Professor Richard Knight
University of Edinburgh
National CJD Research and Surveillance Unit
NIHR (PRP Ad Hoc Grants)
Background: CJD has an importance greater than its rarity might suggest; being potentially transmissible from person-to-person and with one form, vCJD, being a zoonotic illness (due to BSE in cattle). Particular concerns include: the magnitude of the primary (diet-related) human vCJD epidemic; the magnitude and significance of subclinical BSE/vCJD infection in the human population; the risk of secondary vCJD transmission through blood, blood products, dentistry, surgery or transplantation; the risks associated with (non vCJD) iatrogenic disease (eg related to human growth hormone or neurosurgery); the possible emergence of new clicico-pathological phenotypes of prion disease (eg related to BSE infection of non-MM PRNP individuals). There are many uncertainties surrounding these concerns and accurate human population disease data critically underpin decisions about public health protection.
Aims: To continue UK CJD surveillance: identifying cases of CJD and obtaining appropriate clinical, pathological & epidemiological data relevant to the concerns listed above.
Research Plan/Methods: The Units methodology is described elsewhere in this document. However, in brief, we investigate suspect cases of CJD, including visits to patients & families throughout the UK and collect relevant clinical & epidemiological data. Pathological confirmation of the diagnosis is undertaken whenever possible. Cases are classified according to established criteria and disease trends analysed in conjunction with our stored historical data. There are a number of separately funded studies that dovetail with this core research-including the TMER study of possible blood transmission of vCJD; the Haemophilia study; the paediatric PIND study and collaborative studies with the Roslin Institute including correlations with their animal transmission studies.
Research Team: The Lead Applicant & Co-Applicant details are given elsewhere. Other Team members include: two sub-consultant grade clinical neurologists, an Operations Director, a Study Data Co-ordinator, a Molecular Geneticist, Neuropathology, protein & CSF laboratory staff, administrative & secretarial support. The Unit has been established since 1990, within the University of Edinburgh.

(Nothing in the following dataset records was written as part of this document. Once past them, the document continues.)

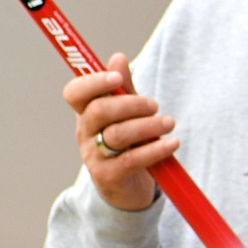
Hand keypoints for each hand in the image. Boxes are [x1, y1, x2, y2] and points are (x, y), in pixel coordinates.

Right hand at [62, 51, 177, 211]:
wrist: (129, 190)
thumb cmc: (130, 145)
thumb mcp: (128, 114)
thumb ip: (124, 88)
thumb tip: (117, 58)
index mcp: (87, 114)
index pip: (75, 93)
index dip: (92, 82)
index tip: (117, 78)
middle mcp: (85, 134)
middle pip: (98, 111)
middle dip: (130, 104)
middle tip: (155, 105)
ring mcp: (94, 156)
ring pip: (116, 135)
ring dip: (148, 126)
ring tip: (169, 124)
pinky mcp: (109, 177)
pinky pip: (131, 160)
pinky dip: (155, 149)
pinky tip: (172, 143)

Impact/Influence: The Units identification of vCJD and the first instance of blood transfusion-related vCJD have had obvious impacts on public health policy. Our data have underpinned the considerations of various expert advisory committees (including SEAC, ACDP & SaBTO) and various DH risk assessments. Continuing study will have importance in informing future assessments and policy decisions. Both positive and negative findings (such as further or no further cases of blood-related vCJD) will be important for future policy decisions; negative findings have secure meaning only if good surveillance is in place.